Problem to solve
Pull every line with "SQUARE" from the entries below.

────────────────────

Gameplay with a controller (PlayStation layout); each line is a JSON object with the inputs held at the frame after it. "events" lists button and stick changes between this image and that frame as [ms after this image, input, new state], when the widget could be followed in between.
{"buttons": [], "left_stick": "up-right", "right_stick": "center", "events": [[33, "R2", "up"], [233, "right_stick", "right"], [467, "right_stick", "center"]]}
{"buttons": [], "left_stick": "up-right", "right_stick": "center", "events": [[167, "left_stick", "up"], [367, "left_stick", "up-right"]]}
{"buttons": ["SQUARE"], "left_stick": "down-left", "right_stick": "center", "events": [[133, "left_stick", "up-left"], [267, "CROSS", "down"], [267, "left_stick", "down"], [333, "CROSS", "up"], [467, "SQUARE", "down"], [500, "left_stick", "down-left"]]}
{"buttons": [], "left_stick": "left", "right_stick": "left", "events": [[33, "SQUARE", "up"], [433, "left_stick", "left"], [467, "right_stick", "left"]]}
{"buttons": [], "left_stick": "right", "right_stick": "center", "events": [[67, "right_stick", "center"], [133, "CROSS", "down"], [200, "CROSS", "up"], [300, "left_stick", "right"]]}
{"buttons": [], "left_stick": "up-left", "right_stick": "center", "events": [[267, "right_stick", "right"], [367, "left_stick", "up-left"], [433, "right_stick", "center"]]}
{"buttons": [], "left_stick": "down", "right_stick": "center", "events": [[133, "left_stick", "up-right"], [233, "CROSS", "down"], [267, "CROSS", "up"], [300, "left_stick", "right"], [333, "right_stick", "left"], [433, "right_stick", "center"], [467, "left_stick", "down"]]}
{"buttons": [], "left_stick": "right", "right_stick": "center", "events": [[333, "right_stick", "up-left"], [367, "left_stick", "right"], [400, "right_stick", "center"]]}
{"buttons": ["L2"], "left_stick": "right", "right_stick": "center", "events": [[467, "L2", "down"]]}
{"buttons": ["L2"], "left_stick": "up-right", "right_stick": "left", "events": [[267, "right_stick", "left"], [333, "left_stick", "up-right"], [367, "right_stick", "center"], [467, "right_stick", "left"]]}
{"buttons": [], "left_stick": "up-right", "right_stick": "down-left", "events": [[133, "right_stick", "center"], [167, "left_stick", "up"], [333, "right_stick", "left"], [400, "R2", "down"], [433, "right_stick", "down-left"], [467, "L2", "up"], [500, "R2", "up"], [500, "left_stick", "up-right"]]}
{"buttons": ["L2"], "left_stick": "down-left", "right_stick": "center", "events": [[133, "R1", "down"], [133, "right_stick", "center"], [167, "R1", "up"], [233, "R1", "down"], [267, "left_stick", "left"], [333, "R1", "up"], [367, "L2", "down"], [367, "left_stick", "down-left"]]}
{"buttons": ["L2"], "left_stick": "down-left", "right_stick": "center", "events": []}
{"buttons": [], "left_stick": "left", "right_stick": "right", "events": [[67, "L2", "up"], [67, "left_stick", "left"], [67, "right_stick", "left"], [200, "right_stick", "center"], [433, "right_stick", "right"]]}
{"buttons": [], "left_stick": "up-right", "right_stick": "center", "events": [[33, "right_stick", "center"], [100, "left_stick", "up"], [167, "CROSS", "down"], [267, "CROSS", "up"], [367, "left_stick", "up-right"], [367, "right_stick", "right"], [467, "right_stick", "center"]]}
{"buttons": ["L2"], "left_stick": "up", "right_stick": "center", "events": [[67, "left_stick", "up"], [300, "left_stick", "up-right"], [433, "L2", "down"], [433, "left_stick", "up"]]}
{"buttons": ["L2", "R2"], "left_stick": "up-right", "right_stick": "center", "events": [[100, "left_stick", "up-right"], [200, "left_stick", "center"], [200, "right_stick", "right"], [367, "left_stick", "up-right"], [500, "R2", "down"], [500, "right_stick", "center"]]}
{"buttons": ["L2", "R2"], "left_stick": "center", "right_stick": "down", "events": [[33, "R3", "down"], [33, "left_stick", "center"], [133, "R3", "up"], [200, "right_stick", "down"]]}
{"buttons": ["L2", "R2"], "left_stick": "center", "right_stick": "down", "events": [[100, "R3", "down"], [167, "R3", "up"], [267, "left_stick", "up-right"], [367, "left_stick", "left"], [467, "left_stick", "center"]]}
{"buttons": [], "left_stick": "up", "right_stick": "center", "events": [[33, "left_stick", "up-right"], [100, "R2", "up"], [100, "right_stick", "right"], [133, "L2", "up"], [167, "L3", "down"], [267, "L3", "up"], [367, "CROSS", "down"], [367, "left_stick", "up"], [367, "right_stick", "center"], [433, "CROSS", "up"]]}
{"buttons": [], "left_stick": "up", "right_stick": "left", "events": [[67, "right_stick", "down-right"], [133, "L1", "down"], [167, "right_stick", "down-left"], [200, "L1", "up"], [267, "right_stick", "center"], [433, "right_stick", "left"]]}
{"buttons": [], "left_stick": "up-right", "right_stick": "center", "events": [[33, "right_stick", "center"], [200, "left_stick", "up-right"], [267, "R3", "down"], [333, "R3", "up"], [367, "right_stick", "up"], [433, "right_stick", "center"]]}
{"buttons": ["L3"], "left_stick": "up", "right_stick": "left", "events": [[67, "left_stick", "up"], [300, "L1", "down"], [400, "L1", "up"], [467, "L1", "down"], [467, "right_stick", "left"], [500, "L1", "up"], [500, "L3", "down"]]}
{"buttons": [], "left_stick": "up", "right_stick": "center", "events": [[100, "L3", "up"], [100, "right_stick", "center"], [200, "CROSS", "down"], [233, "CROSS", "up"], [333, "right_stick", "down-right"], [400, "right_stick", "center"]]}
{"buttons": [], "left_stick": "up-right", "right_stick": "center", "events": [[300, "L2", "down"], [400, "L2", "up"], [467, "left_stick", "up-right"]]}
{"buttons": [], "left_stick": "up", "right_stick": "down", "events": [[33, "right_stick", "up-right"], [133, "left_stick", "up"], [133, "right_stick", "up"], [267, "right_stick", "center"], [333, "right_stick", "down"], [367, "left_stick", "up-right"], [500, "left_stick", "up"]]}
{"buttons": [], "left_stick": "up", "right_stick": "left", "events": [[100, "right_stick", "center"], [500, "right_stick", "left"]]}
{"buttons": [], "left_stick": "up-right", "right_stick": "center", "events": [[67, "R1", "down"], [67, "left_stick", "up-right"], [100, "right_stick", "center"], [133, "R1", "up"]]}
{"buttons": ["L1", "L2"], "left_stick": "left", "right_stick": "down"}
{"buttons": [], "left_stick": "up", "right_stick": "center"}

────────────────────

Response
{"buttons": ["SQUARE"], "left_stick": "down-left", "right_stick": "center", "events": [[133, "left_stick", "up-left"], [267, "CROSS", "down"], [267, "left_stick", "down"], [333, "CROSS", "up"], [467, "SQUARE", "down"], [500, "left_stick", "down-left"]]}
{"buttons": [], "left_stick": "left", "right_stick": "left", "events": [[33, "SQUARE", "up"], [433, "left_stick", "left"], [467, "right_stick", "left"]]}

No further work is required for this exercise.